Collector's Estate Sale to benefit the Clark Memorial Library 
Saturday June 14, 2014
9am to 2pm
538 Amity Road, Bethany CT 06524
203-393-2103

Items for sale:
100's of extraordinary baskets and wicker
*Designer fabrics for interior decoration and quilting*
Signed pottery and decorative pieces
*Handcrafted lace and linens*
*Quality weaving supplies* (small lap loom but no floor looms)
*huge variety of colored yarns*
Beautiful art and craft books
Costume jewelry
Silver candlesticks, collectible whimsies and more


----------



## cherylthompson (Feb 18, 2013)

Medieval Reenactor said:


> This sounds interesting.
> 
> Collector's Estate Sale to benefit the Clark Memorial Library
> Saturday June 14, 2014
> ...


 :-D


----------



## Mary Cardiff (Mar 18, 2012)

Are you going,


----------



## PatofWi (Apr 14, 2014)

Wish I lived closer. Let us know if you go.


----------



## Medieval Reenactor (Sep 3, 2013)

I organized a knitting in public event that day  so can't go, but I hope I can talk my DW into going. Of course, she doesn't believe in stashes   so she probably won't bring home anything wonderful. Just checked - it's about 45 minutes from home, guess if I get out of bed early enough )No, no, no, no, no. No, no, etc.) I could get there and still back to West Hartford by 11:00....


----------



## Diane1025 (Mar 11, 2012)

oooooohhhhhhhhh I live only minutes from there..........I just might have to go........


----------



## Willie 1919 (Jun 11, 2013)

Medieval Reenactor said:


> I organized a knitting in public event that day  so can't go, but I hope I can talk my DW into going. Of course, she doesn't believe in stashes   so she probably won't bring home anything wonderful.
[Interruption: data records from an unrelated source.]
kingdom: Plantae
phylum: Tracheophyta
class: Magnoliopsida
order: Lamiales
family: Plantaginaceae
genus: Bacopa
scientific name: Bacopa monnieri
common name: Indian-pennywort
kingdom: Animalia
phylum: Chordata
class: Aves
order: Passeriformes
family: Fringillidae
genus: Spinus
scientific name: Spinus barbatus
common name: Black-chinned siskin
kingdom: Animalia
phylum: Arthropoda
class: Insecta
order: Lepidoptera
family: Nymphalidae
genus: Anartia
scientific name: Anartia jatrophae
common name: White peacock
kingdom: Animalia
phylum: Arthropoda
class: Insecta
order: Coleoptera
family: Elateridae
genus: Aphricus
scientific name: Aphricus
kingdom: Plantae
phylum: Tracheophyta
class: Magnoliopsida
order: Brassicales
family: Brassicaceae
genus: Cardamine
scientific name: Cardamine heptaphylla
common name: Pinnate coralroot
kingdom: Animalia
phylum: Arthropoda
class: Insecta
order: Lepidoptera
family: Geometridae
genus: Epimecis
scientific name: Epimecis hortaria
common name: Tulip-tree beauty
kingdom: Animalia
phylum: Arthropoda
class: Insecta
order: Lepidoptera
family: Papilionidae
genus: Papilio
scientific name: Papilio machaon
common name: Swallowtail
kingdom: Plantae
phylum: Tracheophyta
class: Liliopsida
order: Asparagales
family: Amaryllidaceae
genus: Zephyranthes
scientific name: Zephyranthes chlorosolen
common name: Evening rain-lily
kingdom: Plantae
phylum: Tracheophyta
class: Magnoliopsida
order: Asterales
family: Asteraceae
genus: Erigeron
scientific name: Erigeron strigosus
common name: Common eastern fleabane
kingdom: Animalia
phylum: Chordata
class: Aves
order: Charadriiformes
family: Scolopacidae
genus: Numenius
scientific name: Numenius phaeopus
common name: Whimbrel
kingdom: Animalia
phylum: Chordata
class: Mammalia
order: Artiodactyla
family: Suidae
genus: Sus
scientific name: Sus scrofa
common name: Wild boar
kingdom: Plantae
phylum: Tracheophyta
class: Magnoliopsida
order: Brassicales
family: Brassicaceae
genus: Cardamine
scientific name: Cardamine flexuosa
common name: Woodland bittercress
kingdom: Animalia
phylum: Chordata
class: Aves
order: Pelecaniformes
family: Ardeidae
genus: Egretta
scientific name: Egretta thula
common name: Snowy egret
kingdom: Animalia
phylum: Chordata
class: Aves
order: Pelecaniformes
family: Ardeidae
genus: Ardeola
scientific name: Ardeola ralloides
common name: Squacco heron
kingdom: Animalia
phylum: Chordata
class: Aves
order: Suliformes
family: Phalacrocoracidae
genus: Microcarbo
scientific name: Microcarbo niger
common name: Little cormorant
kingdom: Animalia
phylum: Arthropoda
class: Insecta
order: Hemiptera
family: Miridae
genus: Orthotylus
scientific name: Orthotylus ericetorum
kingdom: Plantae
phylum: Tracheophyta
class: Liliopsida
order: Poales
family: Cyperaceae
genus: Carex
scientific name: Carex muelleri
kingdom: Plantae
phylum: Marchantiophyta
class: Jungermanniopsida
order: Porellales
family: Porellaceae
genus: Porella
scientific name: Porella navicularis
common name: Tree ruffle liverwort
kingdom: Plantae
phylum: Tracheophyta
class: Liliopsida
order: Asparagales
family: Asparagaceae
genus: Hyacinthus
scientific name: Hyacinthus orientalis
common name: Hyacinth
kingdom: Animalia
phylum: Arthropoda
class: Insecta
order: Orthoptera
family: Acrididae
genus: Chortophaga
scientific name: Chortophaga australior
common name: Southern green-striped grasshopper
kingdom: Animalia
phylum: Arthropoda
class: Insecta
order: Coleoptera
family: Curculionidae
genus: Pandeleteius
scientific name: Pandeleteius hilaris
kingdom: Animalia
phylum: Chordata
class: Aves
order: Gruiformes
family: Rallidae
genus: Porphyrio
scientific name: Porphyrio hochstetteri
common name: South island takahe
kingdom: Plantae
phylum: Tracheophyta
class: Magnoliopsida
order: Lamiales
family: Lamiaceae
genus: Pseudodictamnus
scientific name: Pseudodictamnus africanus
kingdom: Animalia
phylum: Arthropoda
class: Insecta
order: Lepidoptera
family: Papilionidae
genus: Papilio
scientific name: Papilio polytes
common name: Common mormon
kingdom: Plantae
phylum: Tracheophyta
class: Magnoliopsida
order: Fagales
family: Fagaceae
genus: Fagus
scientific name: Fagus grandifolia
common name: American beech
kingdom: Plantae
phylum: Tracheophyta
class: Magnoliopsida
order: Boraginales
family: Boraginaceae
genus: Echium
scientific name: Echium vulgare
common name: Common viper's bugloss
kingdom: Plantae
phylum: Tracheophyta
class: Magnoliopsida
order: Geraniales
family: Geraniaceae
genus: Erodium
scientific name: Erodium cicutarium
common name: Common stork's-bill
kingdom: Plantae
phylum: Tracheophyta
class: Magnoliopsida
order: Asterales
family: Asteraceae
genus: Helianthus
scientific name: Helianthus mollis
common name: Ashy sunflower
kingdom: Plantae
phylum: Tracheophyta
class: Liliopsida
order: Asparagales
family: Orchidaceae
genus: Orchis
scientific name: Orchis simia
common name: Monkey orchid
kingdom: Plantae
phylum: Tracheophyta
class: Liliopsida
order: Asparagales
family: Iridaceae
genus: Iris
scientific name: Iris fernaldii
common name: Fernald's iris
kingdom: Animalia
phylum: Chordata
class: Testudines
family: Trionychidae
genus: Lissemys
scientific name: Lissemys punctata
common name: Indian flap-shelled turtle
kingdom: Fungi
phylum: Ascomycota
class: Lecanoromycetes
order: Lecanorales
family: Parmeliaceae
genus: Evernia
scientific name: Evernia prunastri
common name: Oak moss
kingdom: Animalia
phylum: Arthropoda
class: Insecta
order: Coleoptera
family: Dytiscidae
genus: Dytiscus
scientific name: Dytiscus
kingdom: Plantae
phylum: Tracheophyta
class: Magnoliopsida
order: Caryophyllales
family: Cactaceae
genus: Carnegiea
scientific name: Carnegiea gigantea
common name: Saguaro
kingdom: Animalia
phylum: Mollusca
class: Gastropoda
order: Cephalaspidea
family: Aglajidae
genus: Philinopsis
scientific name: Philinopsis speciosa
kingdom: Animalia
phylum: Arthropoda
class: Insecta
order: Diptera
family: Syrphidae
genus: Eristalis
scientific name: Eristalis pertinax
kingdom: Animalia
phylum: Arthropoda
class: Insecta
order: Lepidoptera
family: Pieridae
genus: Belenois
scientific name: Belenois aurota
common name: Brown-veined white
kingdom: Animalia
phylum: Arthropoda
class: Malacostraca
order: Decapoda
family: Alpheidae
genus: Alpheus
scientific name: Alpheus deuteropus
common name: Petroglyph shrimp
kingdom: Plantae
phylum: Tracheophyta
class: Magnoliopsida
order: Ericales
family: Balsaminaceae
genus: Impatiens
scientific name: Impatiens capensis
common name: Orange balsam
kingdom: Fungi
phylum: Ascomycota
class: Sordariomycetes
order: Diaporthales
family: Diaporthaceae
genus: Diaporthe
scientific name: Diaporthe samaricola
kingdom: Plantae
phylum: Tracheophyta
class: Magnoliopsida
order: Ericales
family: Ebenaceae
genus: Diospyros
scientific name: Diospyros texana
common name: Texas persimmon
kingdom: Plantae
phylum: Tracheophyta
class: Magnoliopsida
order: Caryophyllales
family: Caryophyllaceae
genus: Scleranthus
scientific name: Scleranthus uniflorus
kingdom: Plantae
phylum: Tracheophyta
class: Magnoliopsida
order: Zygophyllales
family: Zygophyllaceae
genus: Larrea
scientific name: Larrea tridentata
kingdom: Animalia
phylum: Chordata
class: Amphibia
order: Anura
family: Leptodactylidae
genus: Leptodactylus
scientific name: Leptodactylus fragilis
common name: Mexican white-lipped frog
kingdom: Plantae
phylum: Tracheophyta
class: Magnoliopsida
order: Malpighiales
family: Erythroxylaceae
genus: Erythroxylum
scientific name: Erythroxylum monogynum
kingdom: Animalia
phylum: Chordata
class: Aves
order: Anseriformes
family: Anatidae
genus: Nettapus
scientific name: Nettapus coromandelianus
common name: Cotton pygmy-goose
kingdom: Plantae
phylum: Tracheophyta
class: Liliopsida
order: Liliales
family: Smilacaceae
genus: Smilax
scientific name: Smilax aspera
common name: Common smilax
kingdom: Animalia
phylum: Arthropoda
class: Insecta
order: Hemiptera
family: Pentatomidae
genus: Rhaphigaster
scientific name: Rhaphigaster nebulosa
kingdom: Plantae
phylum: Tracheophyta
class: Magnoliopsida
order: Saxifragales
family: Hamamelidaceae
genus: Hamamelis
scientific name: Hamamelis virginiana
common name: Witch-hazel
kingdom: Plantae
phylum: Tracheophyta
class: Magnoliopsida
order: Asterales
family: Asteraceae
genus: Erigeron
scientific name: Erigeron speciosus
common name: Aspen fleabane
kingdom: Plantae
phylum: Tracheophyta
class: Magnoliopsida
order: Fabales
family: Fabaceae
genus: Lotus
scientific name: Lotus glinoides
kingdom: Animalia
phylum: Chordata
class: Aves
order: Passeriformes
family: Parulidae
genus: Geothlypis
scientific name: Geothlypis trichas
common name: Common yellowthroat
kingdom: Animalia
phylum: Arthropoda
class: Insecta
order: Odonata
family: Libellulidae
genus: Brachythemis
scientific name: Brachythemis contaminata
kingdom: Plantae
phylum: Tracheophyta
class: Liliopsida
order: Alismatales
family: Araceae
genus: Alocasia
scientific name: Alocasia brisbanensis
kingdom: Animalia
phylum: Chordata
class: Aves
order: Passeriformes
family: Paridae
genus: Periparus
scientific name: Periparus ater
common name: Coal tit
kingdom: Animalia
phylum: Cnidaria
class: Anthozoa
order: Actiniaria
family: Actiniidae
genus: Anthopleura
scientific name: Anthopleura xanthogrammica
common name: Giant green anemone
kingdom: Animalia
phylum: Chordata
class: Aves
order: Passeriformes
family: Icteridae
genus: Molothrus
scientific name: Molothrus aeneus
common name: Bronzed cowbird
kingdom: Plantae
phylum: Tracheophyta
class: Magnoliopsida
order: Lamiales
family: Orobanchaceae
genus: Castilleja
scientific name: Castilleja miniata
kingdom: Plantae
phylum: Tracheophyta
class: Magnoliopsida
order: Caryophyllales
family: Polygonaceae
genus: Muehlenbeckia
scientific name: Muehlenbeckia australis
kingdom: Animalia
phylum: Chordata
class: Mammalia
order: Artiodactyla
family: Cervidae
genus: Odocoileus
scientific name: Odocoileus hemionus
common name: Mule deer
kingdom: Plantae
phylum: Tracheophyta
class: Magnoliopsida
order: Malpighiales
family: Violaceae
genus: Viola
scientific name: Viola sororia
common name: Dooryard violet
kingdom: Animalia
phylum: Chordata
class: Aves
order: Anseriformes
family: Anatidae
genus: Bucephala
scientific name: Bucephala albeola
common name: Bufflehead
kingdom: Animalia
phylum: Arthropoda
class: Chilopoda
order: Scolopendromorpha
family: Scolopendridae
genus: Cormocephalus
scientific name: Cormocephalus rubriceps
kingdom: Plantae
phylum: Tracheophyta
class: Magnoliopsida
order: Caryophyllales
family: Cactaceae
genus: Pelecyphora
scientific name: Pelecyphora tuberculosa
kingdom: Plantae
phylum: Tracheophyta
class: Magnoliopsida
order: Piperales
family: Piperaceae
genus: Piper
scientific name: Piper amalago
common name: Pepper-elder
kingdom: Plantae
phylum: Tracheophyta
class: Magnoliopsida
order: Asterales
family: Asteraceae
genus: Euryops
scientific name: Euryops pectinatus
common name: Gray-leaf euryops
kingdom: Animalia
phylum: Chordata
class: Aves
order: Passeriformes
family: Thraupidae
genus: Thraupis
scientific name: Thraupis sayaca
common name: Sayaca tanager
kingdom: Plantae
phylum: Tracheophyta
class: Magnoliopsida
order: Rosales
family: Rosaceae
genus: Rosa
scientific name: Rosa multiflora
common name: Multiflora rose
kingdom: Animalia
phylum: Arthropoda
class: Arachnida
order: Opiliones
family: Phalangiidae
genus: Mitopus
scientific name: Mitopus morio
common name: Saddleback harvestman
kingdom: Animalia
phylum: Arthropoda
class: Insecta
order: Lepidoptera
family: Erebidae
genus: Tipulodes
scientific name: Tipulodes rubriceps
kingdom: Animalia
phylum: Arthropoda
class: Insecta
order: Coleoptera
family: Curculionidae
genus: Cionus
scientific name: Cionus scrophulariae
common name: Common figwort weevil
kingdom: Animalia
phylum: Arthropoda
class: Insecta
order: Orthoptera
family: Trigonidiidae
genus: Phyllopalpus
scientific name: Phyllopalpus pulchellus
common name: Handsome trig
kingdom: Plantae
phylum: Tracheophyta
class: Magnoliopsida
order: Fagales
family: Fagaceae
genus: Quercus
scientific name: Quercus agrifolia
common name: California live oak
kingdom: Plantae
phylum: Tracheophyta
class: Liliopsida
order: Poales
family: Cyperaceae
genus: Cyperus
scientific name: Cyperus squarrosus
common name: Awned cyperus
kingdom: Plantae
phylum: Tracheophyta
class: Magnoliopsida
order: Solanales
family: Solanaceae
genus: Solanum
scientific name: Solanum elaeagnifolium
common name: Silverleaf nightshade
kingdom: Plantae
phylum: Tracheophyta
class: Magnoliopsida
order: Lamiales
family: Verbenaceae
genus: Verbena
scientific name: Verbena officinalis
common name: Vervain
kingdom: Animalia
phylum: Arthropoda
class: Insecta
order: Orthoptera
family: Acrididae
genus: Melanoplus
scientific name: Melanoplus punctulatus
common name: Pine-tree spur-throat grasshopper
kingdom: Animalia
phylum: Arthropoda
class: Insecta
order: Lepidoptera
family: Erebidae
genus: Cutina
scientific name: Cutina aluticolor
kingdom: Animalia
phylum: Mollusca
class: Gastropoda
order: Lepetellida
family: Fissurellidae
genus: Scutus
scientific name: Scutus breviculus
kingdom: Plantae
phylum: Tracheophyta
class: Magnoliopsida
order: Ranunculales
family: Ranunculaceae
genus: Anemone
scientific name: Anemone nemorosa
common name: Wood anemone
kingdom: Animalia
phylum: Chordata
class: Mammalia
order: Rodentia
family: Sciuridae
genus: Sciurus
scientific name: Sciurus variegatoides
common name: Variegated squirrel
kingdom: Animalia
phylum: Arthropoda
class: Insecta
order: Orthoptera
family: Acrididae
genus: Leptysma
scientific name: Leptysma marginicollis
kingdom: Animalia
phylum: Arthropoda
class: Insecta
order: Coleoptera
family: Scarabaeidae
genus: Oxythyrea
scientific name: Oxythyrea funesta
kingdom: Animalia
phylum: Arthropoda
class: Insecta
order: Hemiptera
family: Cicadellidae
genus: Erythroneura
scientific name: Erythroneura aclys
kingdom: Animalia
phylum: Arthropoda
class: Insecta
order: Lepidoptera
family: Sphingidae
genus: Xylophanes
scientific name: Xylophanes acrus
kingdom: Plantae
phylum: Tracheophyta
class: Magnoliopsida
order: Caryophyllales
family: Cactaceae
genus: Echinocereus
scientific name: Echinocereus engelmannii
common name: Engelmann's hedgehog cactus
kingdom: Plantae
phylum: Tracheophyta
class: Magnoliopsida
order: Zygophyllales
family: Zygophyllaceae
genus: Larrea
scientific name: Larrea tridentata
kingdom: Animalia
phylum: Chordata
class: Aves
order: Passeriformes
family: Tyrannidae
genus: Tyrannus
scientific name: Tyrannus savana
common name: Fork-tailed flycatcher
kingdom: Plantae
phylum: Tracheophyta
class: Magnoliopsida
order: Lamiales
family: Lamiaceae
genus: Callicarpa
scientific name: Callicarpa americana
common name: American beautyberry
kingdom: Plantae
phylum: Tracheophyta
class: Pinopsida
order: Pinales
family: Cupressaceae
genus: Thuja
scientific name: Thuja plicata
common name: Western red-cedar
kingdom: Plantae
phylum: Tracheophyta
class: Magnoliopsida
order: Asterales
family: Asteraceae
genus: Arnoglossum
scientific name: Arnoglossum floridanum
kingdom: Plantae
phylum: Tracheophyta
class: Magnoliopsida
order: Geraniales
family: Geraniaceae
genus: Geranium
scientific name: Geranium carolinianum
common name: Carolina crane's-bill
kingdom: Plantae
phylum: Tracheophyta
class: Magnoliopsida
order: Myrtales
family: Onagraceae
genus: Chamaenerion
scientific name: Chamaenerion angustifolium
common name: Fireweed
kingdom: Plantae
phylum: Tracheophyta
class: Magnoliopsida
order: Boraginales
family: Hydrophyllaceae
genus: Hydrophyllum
Just checked - it's about 45 minutes from home, guess if I get out of bed early enough )No, no, no, no, no. No, no, etc.) I could get there and still back to West Hartford by 11:00....


No, the estate sake is June 14th, I thought we were knitting in public on June 21st. Am I wrong?

Yvonne


----------



## Medieval Reenactor (Sep 3, 2013)

Oops, you're right!!! I can go, I can go, I can go. The 14th is knitting at Gillette Castle. I can do both.


----------



## Katsch (Mar 15, 2011)

Sounds like fun. Are you going? Oops just read further, you are going! Have a good time and spend bundles.


----------



## dkmoyer (Aug 20, 2012)

If I still lived in CT, I would definitely go as Bethany is very close to where I lived. BUT, sadly, I think the drive from FL would be a bit long!!! Hope you all go and get some really great stuff.


----------



## Gumblossom (Oct 18, 2012)

Medieval Reenactor said:


> This sounds interesting.
> 
> Collector's Estate Sale to benefit the Clark Memorial Library
> Saturday June 14, 2014
> ...


Sounds great. I think I'll go and have a goosy. :lol:

Your post has inspired me.

I should read the paper here. You never know what I'll see. :thumbup:


----------



## retirednelda (May 8, 2012)

Doggone, that sounds like a wonderful sale to check on, too bad its so far away...let us know what you find if you go!


----------